_Brief_. Repeat exactly the lines that run from the start of the records below to the line with "Figure 23. ( a", including both of those lines but not the pictures.

_Given records_.
──────

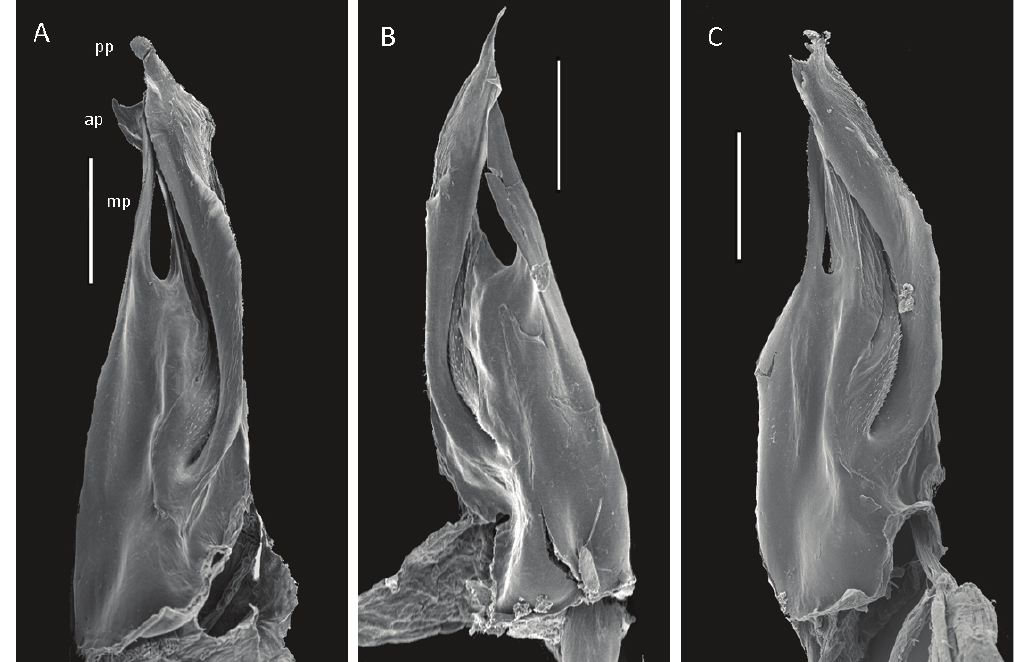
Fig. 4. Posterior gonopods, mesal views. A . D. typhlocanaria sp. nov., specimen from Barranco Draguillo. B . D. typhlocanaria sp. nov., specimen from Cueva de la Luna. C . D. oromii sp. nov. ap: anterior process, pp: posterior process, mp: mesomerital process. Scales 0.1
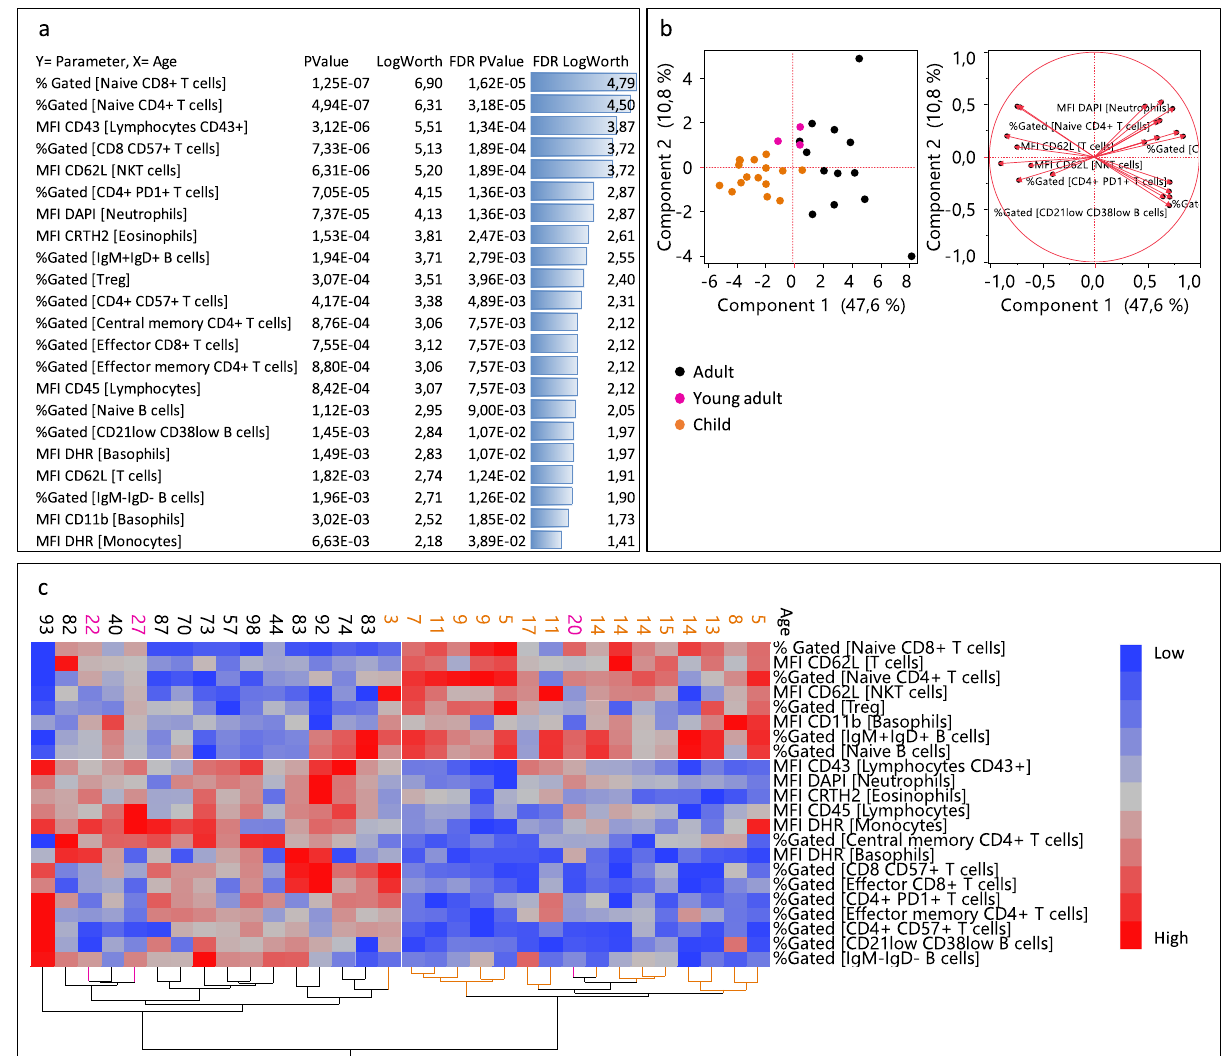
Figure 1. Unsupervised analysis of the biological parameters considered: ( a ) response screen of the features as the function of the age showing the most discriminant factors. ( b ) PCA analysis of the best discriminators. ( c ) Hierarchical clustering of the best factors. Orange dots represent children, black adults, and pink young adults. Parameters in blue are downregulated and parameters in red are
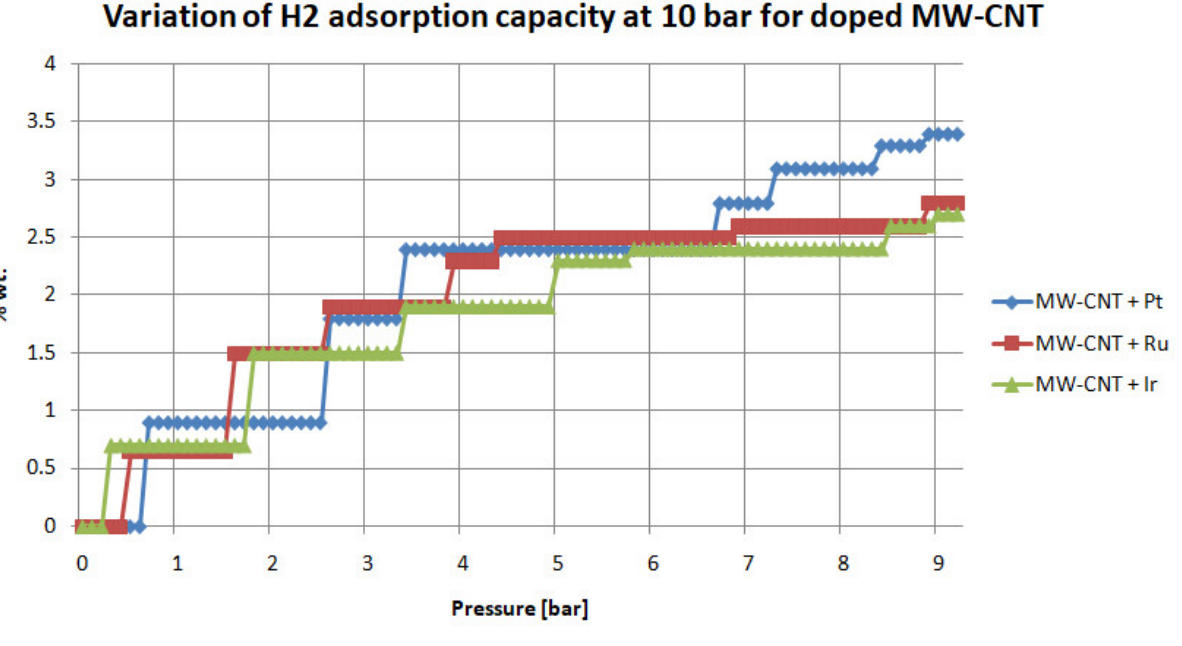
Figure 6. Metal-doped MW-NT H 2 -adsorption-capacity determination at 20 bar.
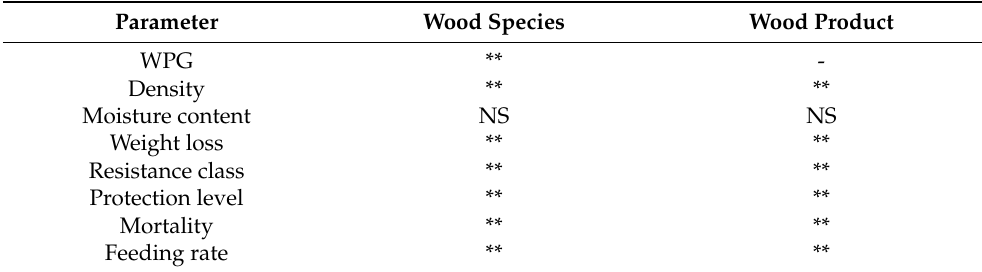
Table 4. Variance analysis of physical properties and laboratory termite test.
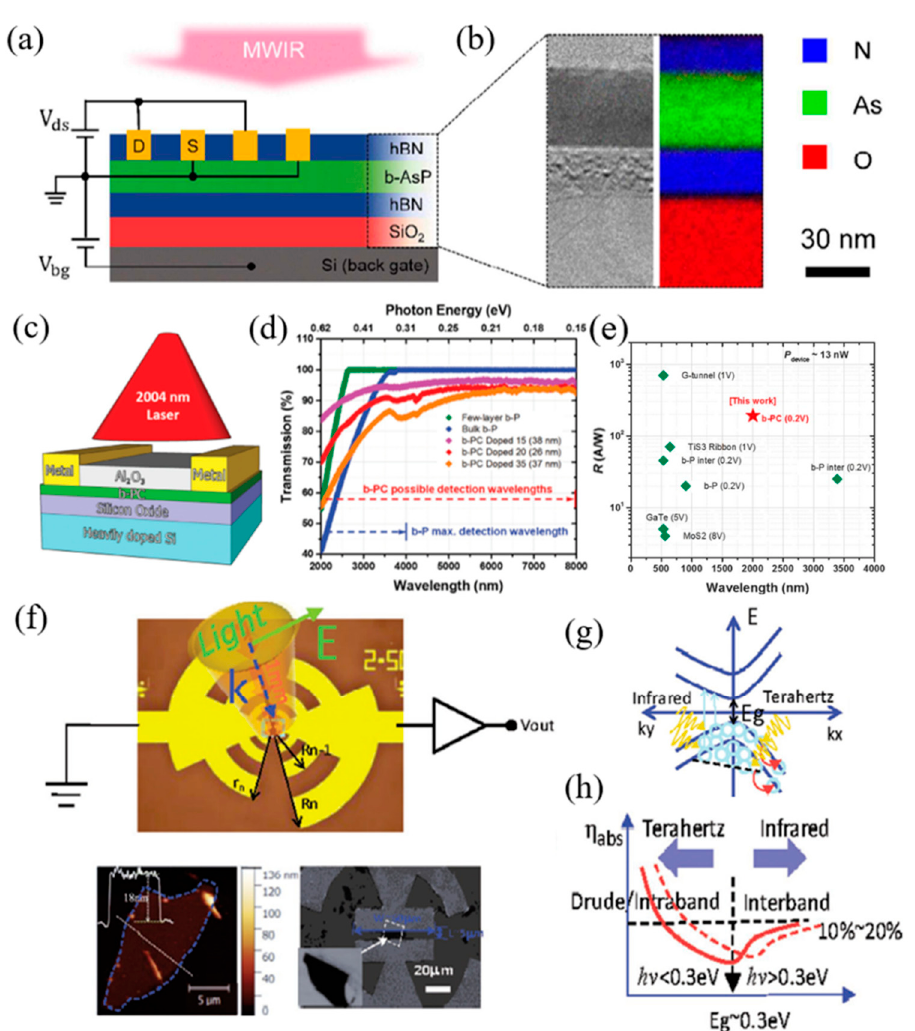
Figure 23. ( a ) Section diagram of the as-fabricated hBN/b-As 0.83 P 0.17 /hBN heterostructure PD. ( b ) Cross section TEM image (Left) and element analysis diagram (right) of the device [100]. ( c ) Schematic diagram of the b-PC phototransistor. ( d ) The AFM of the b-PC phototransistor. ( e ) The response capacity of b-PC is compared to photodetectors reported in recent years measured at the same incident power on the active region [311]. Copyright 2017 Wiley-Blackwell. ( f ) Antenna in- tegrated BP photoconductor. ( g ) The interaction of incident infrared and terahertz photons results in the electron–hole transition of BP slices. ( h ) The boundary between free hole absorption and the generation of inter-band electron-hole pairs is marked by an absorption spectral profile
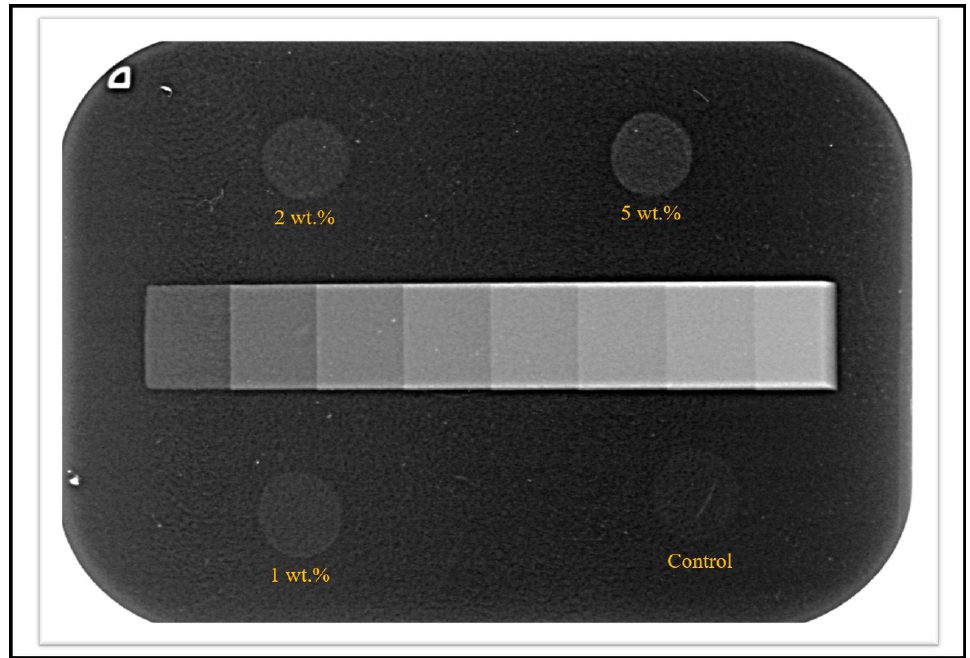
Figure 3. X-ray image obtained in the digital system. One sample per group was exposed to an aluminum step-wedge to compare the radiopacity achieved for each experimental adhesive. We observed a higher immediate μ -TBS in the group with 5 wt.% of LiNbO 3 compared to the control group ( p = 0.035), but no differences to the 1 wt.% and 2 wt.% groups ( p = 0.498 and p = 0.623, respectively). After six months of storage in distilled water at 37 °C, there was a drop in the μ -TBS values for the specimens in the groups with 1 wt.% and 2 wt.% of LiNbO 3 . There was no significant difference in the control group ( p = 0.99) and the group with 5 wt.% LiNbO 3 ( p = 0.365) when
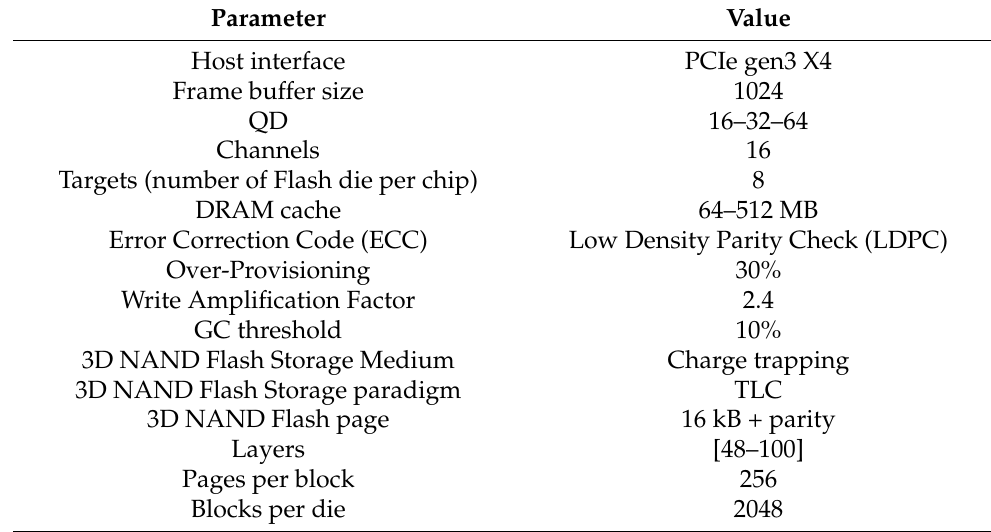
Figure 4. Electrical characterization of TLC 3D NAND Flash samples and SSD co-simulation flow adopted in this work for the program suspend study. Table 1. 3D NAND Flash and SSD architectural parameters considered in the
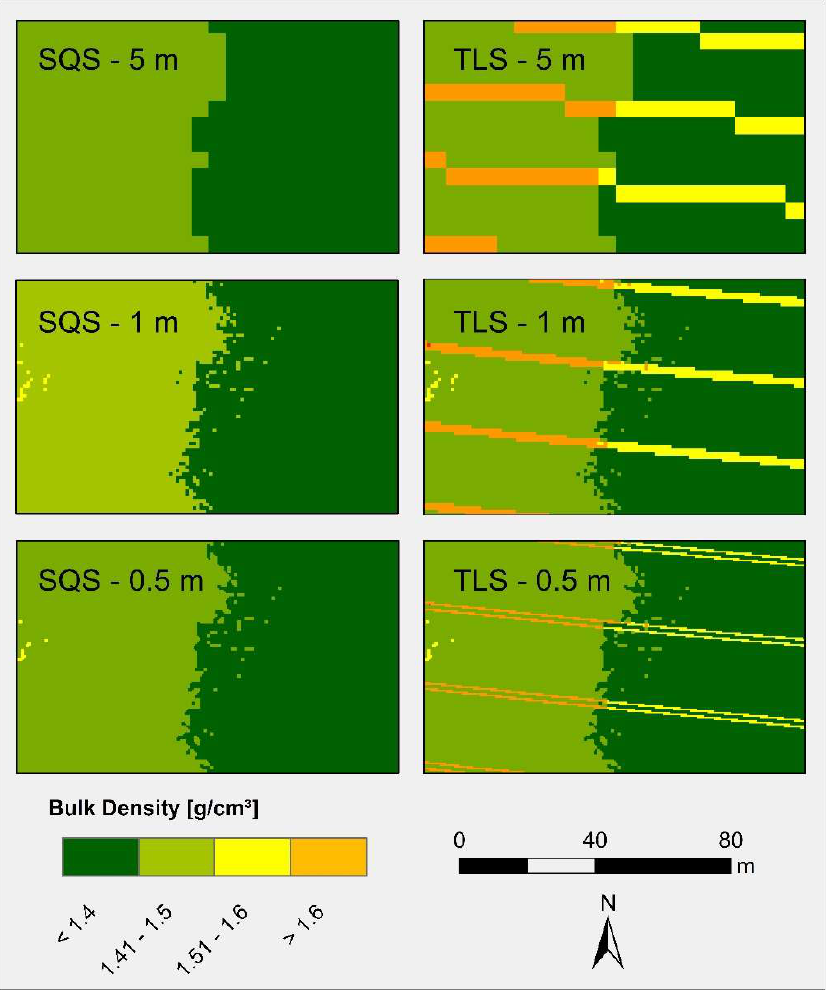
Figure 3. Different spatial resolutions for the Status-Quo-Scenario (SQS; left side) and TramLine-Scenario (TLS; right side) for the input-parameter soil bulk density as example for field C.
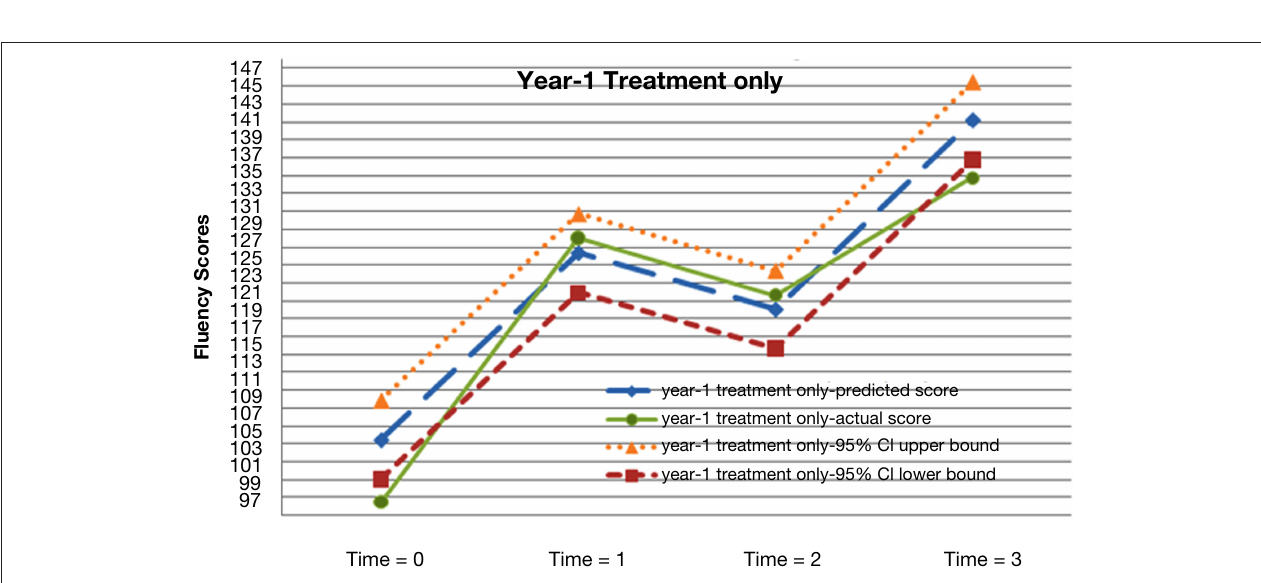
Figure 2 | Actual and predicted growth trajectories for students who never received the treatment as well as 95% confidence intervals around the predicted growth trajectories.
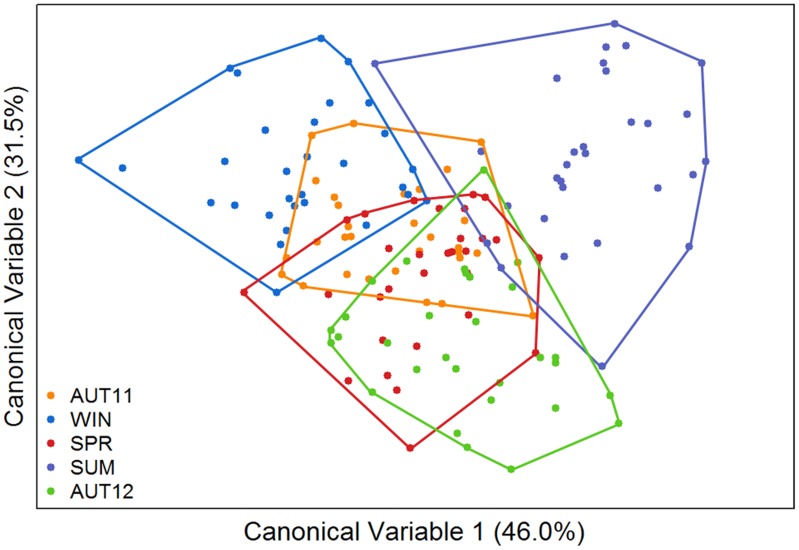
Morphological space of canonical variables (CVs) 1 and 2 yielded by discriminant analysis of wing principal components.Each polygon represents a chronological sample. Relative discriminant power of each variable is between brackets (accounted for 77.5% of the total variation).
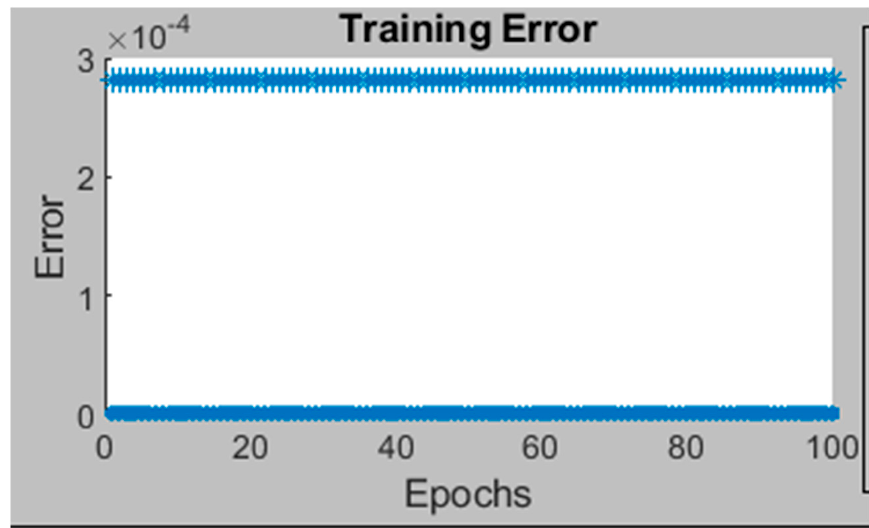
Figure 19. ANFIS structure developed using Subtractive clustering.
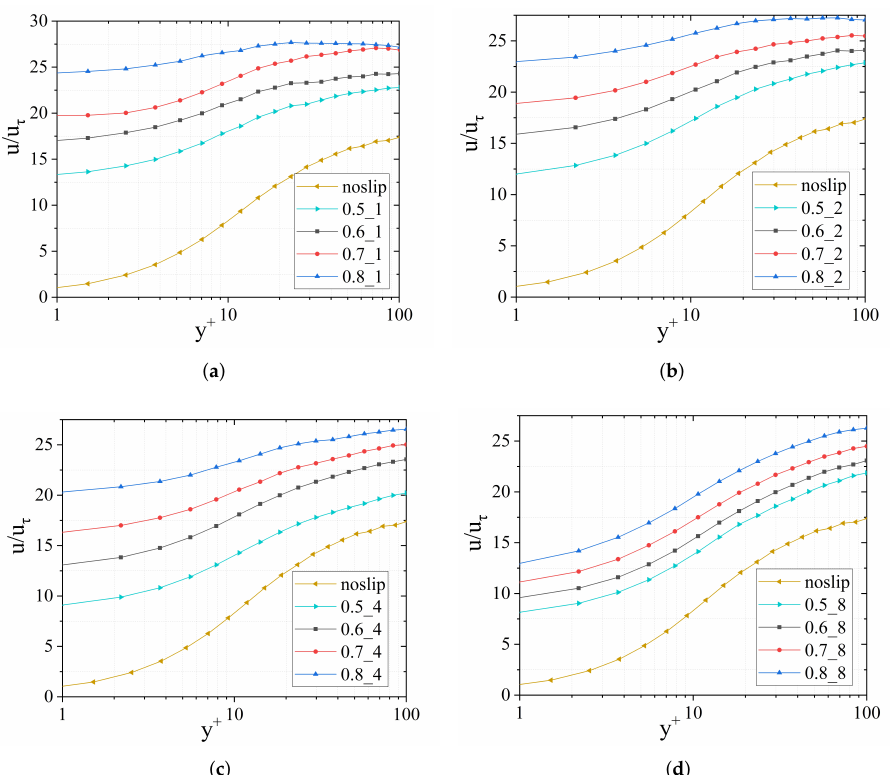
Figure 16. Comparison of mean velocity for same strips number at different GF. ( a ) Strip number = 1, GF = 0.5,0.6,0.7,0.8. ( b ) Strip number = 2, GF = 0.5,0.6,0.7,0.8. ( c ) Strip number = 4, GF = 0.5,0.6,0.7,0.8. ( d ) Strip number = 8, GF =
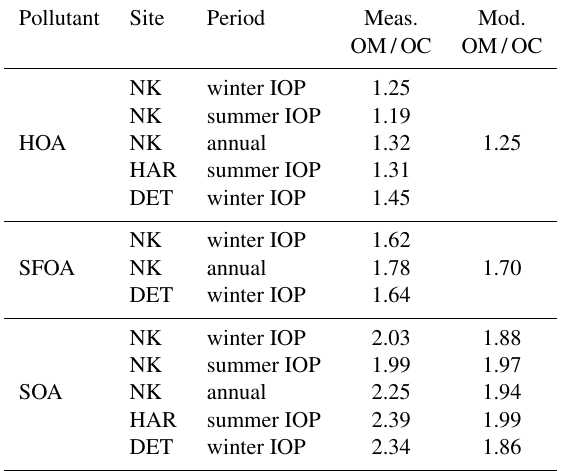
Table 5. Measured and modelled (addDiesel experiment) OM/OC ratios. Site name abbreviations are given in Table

──────

_Written response_.
Fig. 4. Posterior gonopods, mesal views. A . D. typhlocanaria sp. nov., specimen from Barranco Draguillo. B . D. typhlocanaria sp. nov., specimen from Cueva de la Luna. C . D. oromii sp. nov. ap: anterior process, pp: posterior process, mp: mesomerital process. Scales 0.1
Figure 1. Unsupervised analysis of the biological parameters considered: ( a ) response screen of the features as the function of the age showing the most discriminant factors. ( b ) PCA analysis of the best discriminators. ( c ) Hierarchical clustering of the best factors. Orange dots represent children, black adults, and pink young adults. Parameters in blue are downregulated and parameters in red are
Figure 6. Metal-doped MW-NT H 2 -adsorption-capacity determination at 20 bar.
Table 4. Variance analysis of physical properties and laboratory termite test.
Figure 23. ( a ) Section diagram of the as-fabricated hBN/b-As 0.83 P 0.17 /hBN heterostructure PD. ( b ) Cross section TEM image (Left) and element analysis diagram (right) of the device [100]. ( c ) Schematic diagram of the b-PC phototransistor. ( d ) The AFM of the b-PC phototransistor. ( e ) The response capacity of b-PC is compared to photodetectors reported in recent years measured at the same incident power on the active region [311]. Copyright 2017 Wiley-Blackwell. ( f ) Antenna in- tegrated BP photoconductor. ( g ) The interaction of incident infrared and terahertz photons results in the electron–hole transition of BP slices. ( h ) The boundary between free hole absorption and the generation of inter-band electron-hole pairs is marked by an absorption spectral profile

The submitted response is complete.